> **WHAT THE EXERCISE ASKS**:
Render the lines of the entries starting at the line containing "na listę adwokatów." and ending at the line containing "DSGVO Cookie Consent mit Real Cookie Banner" as a numbered list, skipping blank lines and leaving out the pictures.

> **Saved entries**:
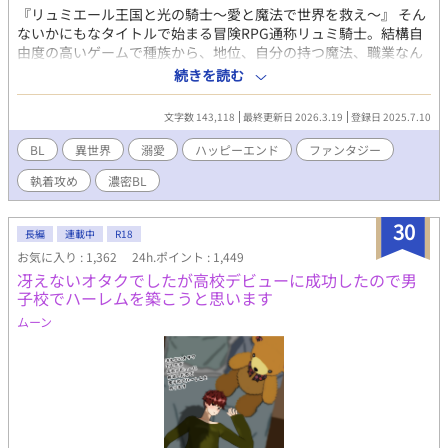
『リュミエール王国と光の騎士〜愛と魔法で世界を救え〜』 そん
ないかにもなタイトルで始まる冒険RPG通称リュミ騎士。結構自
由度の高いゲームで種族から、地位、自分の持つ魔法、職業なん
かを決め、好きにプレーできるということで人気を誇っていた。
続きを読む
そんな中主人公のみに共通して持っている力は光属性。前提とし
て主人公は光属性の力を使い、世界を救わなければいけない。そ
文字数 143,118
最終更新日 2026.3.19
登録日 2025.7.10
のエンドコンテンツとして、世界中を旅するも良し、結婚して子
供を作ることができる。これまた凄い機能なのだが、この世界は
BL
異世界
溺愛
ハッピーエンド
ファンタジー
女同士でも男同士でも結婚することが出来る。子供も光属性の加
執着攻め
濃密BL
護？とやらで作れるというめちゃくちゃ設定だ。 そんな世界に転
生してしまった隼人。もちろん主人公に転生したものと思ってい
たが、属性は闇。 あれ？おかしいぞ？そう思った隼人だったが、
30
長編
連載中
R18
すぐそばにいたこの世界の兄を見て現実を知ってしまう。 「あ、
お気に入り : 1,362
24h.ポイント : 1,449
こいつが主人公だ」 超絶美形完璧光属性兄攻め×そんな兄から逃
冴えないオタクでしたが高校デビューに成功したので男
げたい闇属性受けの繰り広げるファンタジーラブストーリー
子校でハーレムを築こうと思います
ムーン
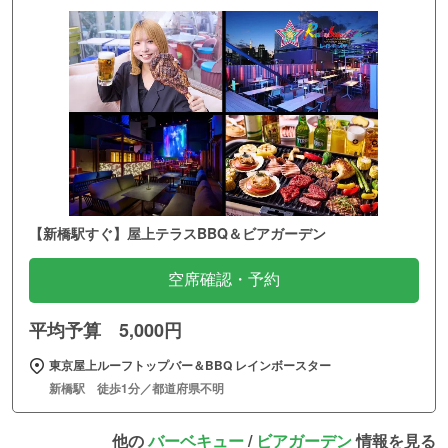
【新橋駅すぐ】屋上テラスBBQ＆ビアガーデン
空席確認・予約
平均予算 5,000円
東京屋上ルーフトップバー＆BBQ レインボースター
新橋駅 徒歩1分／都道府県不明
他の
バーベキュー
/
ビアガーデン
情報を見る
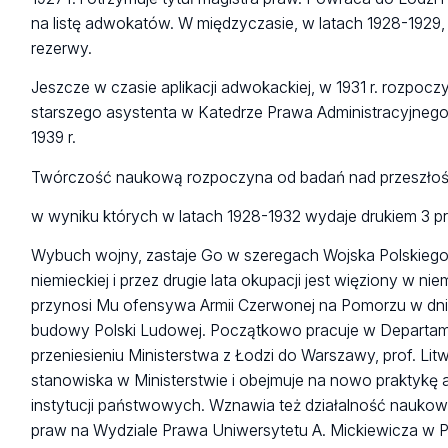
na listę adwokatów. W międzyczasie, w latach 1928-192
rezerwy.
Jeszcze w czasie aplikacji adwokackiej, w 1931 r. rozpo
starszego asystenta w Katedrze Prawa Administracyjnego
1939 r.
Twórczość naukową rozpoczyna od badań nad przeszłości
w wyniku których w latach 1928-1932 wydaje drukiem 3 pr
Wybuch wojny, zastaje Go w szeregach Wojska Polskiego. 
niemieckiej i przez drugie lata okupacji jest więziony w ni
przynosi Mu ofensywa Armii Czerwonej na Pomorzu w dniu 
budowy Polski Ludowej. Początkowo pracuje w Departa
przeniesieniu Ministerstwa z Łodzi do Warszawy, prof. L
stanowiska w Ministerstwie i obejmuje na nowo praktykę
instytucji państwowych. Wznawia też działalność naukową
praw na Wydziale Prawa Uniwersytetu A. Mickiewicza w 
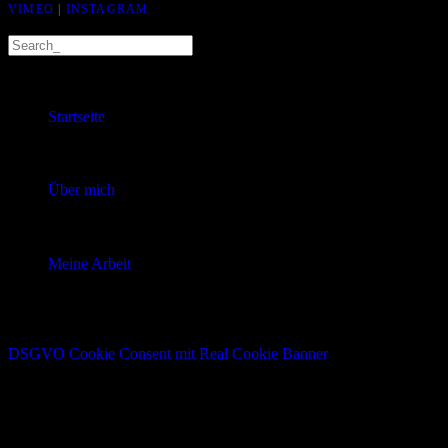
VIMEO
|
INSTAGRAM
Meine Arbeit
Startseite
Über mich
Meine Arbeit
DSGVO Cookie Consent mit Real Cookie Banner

...

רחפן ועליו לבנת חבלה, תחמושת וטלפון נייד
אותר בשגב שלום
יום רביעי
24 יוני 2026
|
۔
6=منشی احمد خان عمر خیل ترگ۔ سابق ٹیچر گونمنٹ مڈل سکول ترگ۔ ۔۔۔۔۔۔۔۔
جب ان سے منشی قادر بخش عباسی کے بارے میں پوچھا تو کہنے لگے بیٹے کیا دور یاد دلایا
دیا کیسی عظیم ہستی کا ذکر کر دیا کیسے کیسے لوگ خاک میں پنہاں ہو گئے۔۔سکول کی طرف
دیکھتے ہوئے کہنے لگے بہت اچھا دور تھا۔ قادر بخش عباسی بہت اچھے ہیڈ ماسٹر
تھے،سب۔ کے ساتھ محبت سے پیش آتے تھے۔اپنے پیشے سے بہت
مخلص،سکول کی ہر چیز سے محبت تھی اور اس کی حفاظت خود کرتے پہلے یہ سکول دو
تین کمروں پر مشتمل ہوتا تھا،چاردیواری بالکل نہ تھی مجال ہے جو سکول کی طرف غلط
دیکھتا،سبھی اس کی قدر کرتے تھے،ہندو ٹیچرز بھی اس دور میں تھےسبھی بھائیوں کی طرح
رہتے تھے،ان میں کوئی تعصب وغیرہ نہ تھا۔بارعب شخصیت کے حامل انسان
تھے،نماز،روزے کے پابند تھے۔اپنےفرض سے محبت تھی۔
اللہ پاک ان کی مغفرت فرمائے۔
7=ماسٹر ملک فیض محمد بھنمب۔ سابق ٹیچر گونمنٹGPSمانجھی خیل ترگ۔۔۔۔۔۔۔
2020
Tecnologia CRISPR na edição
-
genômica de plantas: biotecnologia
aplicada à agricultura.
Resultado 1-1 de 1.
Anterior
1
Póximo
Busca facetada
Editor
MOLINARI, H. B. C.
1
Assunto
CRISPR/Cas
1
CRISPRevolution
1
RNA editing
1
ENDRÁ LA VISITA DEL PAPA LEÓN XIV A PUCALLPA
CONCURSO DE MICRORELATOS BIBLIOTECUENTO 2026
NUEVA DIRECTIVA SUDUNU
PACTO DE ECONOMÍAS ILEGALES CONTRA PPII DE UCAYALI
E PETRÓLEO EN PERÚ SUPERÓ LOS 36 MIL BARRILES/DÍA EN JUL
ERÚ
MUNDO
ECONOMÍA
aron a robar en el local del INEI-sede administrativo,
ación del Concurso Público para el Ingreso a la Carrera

> **EXERCISE RESPONSE**:
1. na listę adwokatów. W międzyczasie, w latach 1928-192
2. rezerwy.
3. Jeszcze w czasie aplikacji adwokackiej, w 1931 r. rozpo
4. starszego asystenta w Katedrze Prawa Administracyjnego
5. 1939 r.
6. Twórczość naukową rozpoczyna od badań nad przeszłości
7. w wyniku których w latach 1928-1932 wydaje drukiem 3 pr
8. Wybuch wojny, zastaje Go w szeregach Wojska Polskiego. 
9. niemieckiej i przez drugie lata okupacji jest więziony w ni
10. przynosi Mu ofensywa Armii Czerwonej na Pomorzu w dniu 
11. budowy Polski Ludowej. Początkowo pracuje w Departa
12. przeniesieniu Ministerstwa z Łodzi do Warszawy, prof. L
13. stanowiska w Ministerstwie i obejmuje na nowo praktykę
14. instytucji państwowych. Wznawia też działalność naukową
15. praw na Wydziale Prawa Uniwersytetu A. Mickiewicza w 
16. VIMEO
17. |
18. INSTAGRAM
19. Meine Arbeit
20. Startseite
21. Über mich
22. Meine Arbeit
23. DSGVO Cookie Consent mit Real Cookie Banner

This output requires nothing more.